= Jerzy Jarzębski =

Polish literary historian and critic

Jerzy Jarzębski (August 22, 1947 – February 25, 2024) was a Polish literary historian and critic, a long time professor at the Jagiellonian University.

He is acclaimed for his research on Witold Gombrowicz, Bruno Schulz, Stanisław Lem, as well as on new names, such as Andrzej Kuśniewicz, Marek Hłasko and Olga Tokarczuk, among other works.

He was born in Bytom.

In 1965 he began his studies at the Jagiellonian University. In 1971 he started his work at the university as a teaching assistant, obtained his habilitation in 1993, and in 1998 he obtained the title of professor. During 2005-2012 he was deputy dean of the Faculty of Polish Studies of the university. He was also a visiting professor at a number of universities all over the world. His works were translated into 20 languages.

==Books==
- Gra w Gombrowicza (1982)
- Powieść jako autokreacja (1984)
- Zufall und Ordnung. Zum Werk Stanislaw Lems (1986)
- W Polsce, czyli wszędzie. Studia o polskiej prozie współczesnej (1992)
- Apetyt na Przemianę. Notatki o prozie współczesnej (1997)

[Given material]:
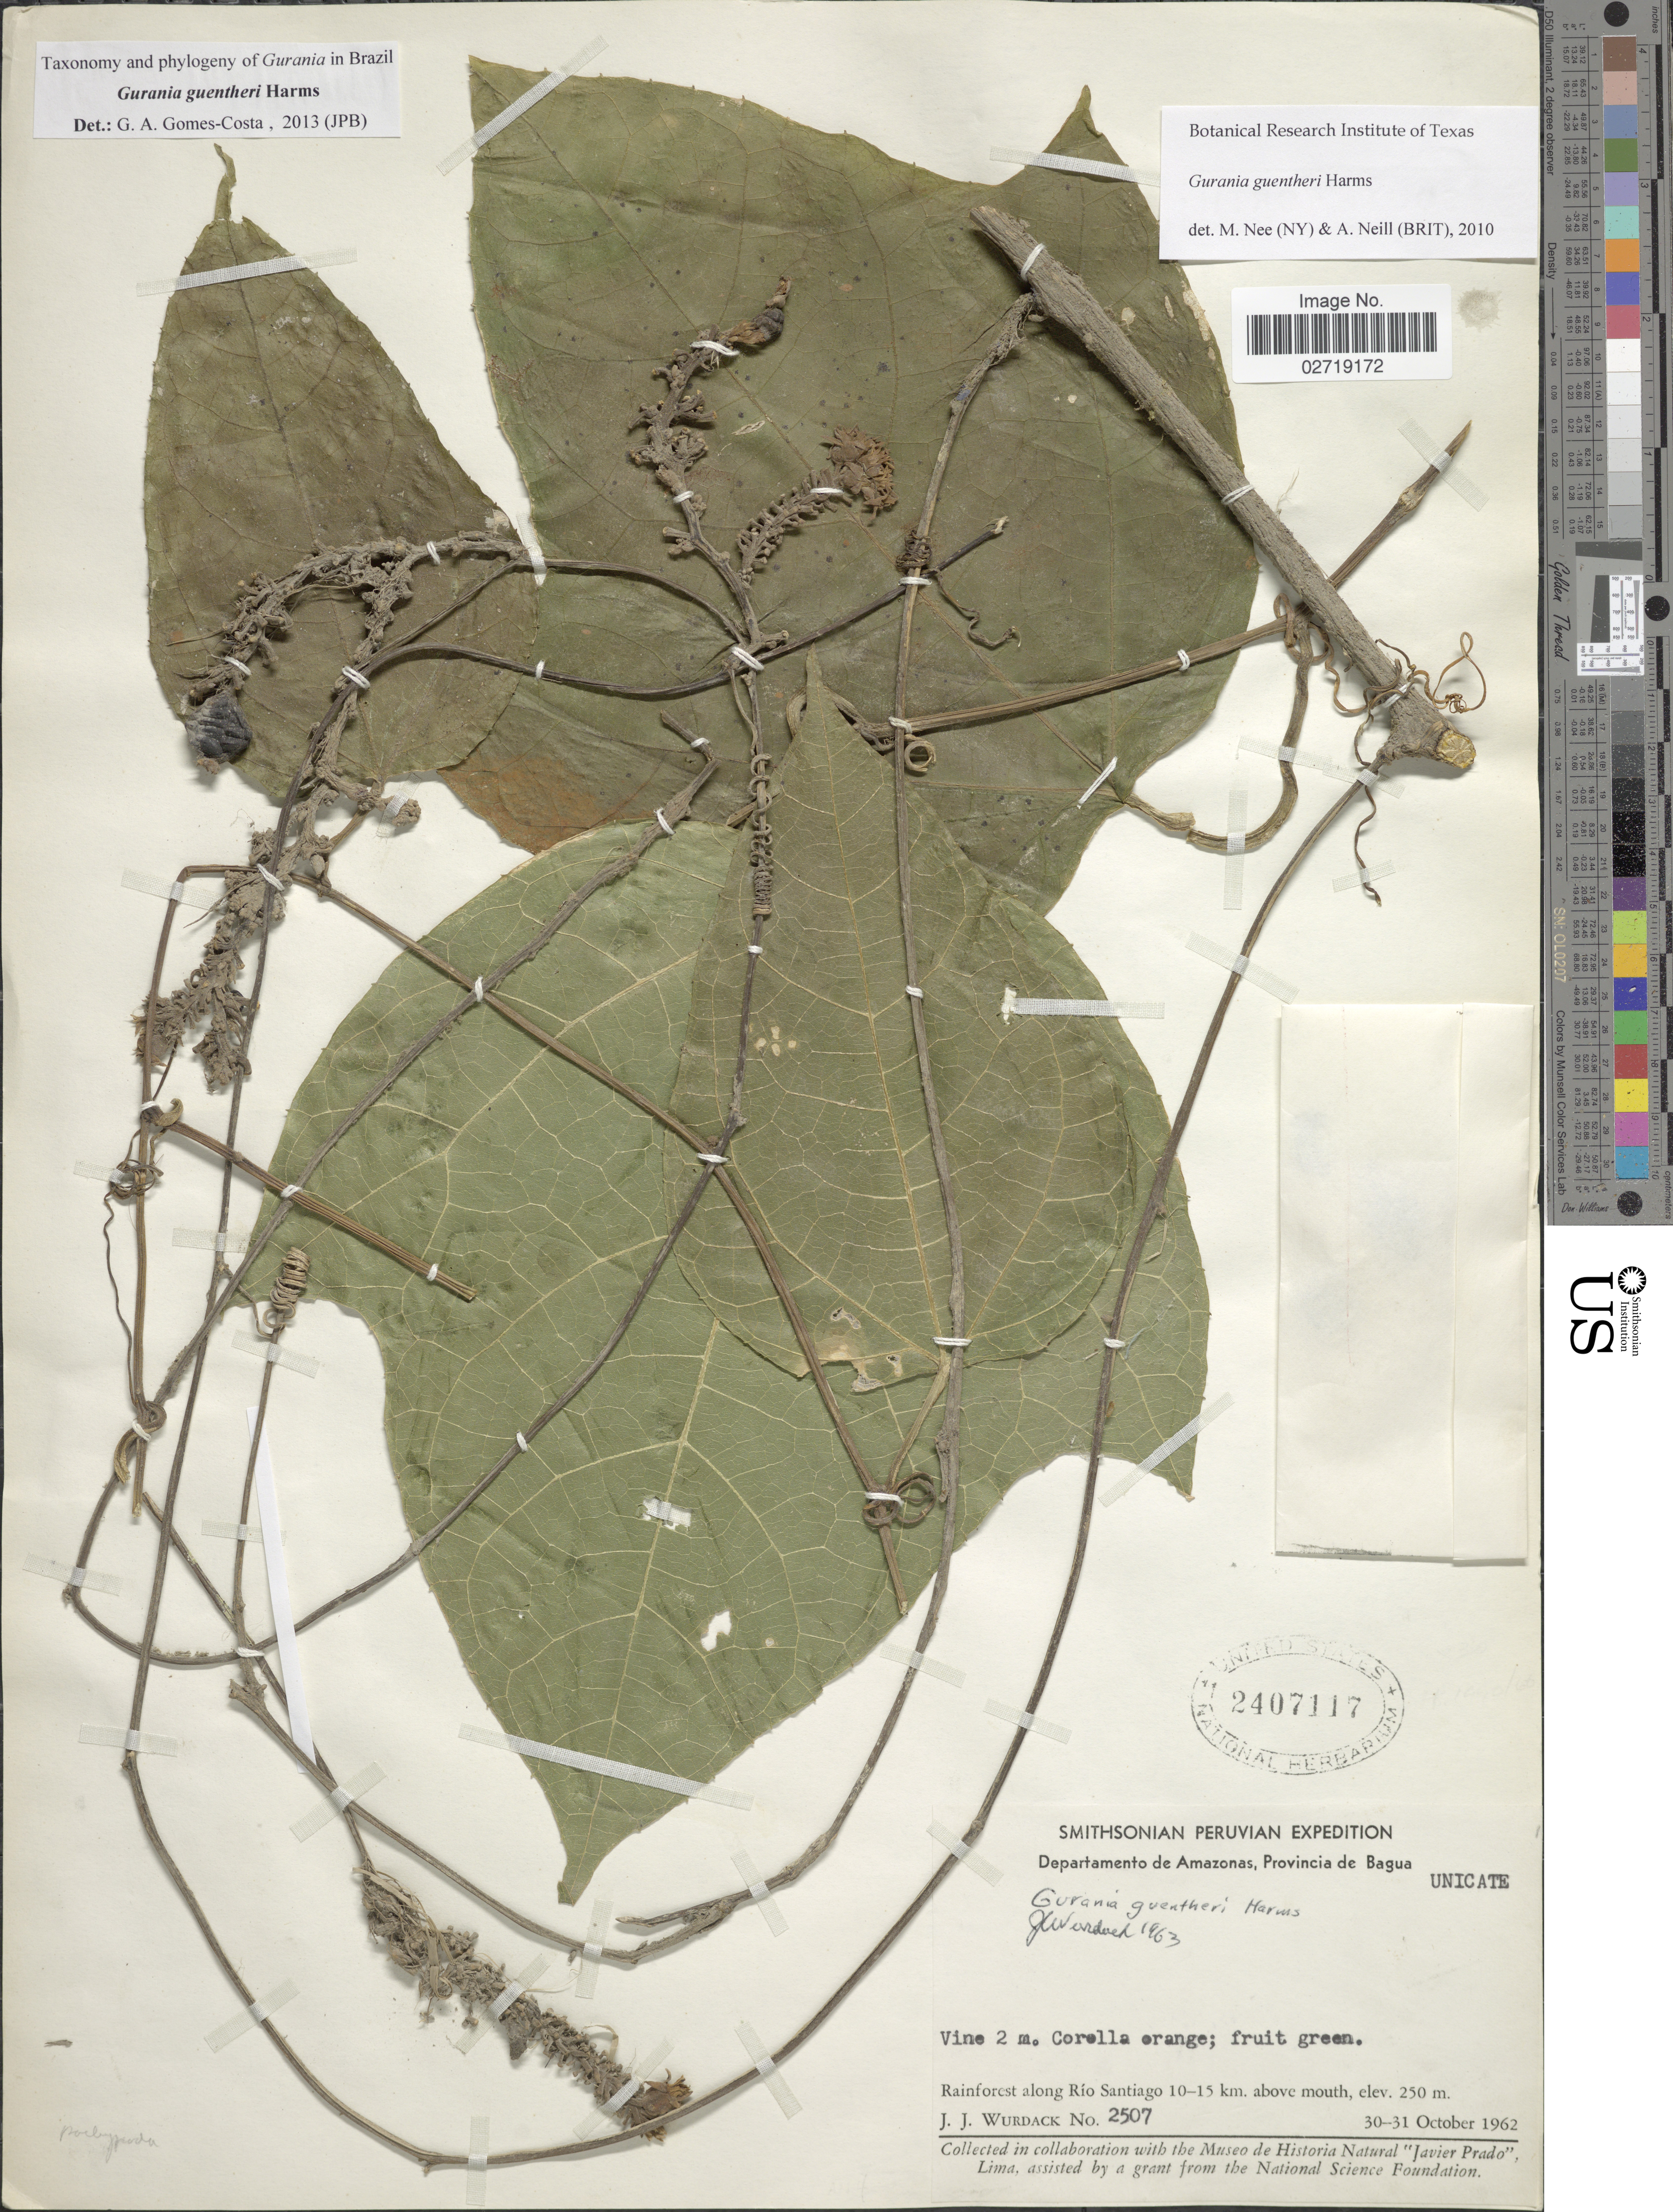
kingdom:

[Goal 1]:
In the biography of Jerzy Jarzębski, in what year did he obtain the title of professor?
[Goal 2]:
Check each statement against the biography of Jerzy Jarzębski, and answer yes or no for each, quoting the words that decide it: (a) Jarzębski was born in Bytom. (b) Jarzębski began his studies at the Jagiellonian University in 1971. (c) Jarzębski's works were translated into 20 languages.
[Goal 3]:
Quote the stretch of the biography of Jerzy Jarzębski from "Jerzy Jarzębski (August" through "born in Bytom.".

[Right answer 1]:
1998

[Right answer 2]:
(a) Yes: "He was born in Bytom."
(b) No: "In 1965 he began his studies at the Jagiellonian University."
(c) Yes: "His works were translated into 20 languages."

[Right answer 3]:
Jerzy Jarzębski (August 22, 1947 – February 25, 2024) was a Polish literary historian and critic, a long time professor at the Jagiellonian University.

He is acclaimed for his research on Witold Gombrowicz, Bruno Schulz, Stanisław Lem, as well as on new names, such as Andrzej Kuśniewicz, Marek Hłasko and Olga Tokarczuk, among other works.

He was born in Bytom.